C-TAC’s Public Dialogue with CMS in the Final CY 2026 Physician Fee Schedule

CTAC + Dec 18, 2025

The Centers for Medicare & Medicaid Services (CMS) has finalized its largest regulation of the year: the 2026 Physician Fee Schedule (PFS). This annual rule sets the latest billing codes and payment rates for Medicare services and updates quality measures across Medicare programs.

It’s massive—2,750 pages—and draws thousands of public comments each year. These comments are the primary formal mechanism stakeholders have to influence policy before a regulation is finalized. This year, many of the policies C-TAC supported were adopted as proposed, and notably, CMS quoted four of C-TAC’s submitted comments verbatim in the final rule.

This kind of public acknowledgment signals that CMS not only heard C-TAC’s recommendations but felt they were important enough to explicitly reference. Even when suggestions are not immediately adopted, being quoted in the rule strengthens our positioning and increases the likelihood that CMS may incorporate these ideas in future policymaking.

Here are those four quoted comments:

1. Proposed Ambulatory Specialty Model

CMS proposed a new Center for Medicare and Medicaid Innovation (CMMI) heart failure model within the PFS. C-TAC recommended adding palliative care as a treatment option, drawing on experience working with the American Heart Association, which supports integrating palliative care for patients with advanced cardiovascular disease. CMS did not add palliative care to the model at this time, but on page 821 quoted our comment directly:

Another commenter recommended CMS adding palliative care as a treatment option for heart failure patients, noting alignment with the American Heart Association’s recommendation to integrate palliative care for patients with advanced cardiovascular disease.

CMS also asked for feedback on whether to include the Advance Care Plan (MIPS Q047) measure in the heart failure quality set. C-TAC supported its inclusion, explaining that it would drive meaningful improvements in patient experience and that cardiologists are often best positioned to lead advance care planning conversations.

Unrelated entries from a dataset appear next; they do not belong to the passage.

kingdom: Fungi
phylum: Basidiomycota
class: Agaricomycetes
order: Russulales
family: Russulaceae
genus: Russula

Although CMS did not finalize the measure due to administrative burden concerns, they again quoted us verbatim on page 855:

A commenter supported the proposed inclusion of the MIPS Q047: Advance Care Plan measure because they believed that the measure would result in meaningful positive changes for patients which would justify any increased burden. The commenter also noted that the cardiologist is often the most appropriate provider to oversee advance care planning, since they can become the practical primary provider for patients with heart failure.

2. Ambulatory Palliative Care Patients’ Experience of Feeling Heard and Understood (MIPS 495)

C-TAC noted that this patient-experience measure is already included in multiple specialty sets—cardiology, clinical social work, family medicine, internal medicine, oncology/hematology, geriatrics, nephrology, neurology, and pulmonology—and recommended expanding it until it is part of every Medicare specialty measure set. The measure captures a core element of care: whether patients feel heard and understood by their clinicians. While CMS did not add it to new measure sets this year, they reiterated our recommendation on page 1969:

One of the commenters requested adding this measure to all specialty sets.

Given CMS’s steady expansion of this measure over recent years, there is still strong potential for broader adoption.

3. Proposal to Remove the Health Equity Adjustment

C-TAC did not support CMS’s proposal to eliminate the health equity adjustment. We questioned the rationale provided—specifically, why CMS would remove an adjustment that was originally added to strengthen incentives for high-quality care delivery and to advance equity. CMS ultimately finalized the removal but addressed our concerns directly on page 1351, quoting our comment:

Another commenter questioned why the health equity adjustment was added in the first place if it was duplicative of other adjustments.

In response to the comment that questioned why the health equity adjustment was added to begin with if it was duplicative of other adjustments, we note that, as discussed in the CY 2023 PFS final rule, our aim in finalizing the health equity adjustment was to encourage high ACO quality performance, reinforce ACOs’ transition to reporting all payer/all patient eCQMs/MIPS CQMs, and provide an incentive for ACOs to provide high quality care to all of the populations they serve. We also stated that, because every year a greater proportion of ACOs are making the switch to eCQMs, instituting a health equity adjustment for those ACOs making the switch to eCQMs will allow us to study the impacts and make refinements during subsequent rulemaking (87 FR 69839). Since we adopted thepatient’s health. health equity adjustment, we also note that we have added or extended other incentives to reinforce ACOs’ transition to reporting eCQMs/MIPS CQMs, including making the Complex Organization Adjustment available to ACOs that report eCQMs, extending the eCQM/MIPS CQM reporting incentive, and applying flat benchmarks to Medicare CQMs in their first two performance periods in MIPS.

CMS followed with a detailed explanation, reaffirming that the adjustment was intended to encourage strong ACO performance, support the transition to all-payer electronic clinical quality measure (eCQM) reporting, and improve care for underserved populations.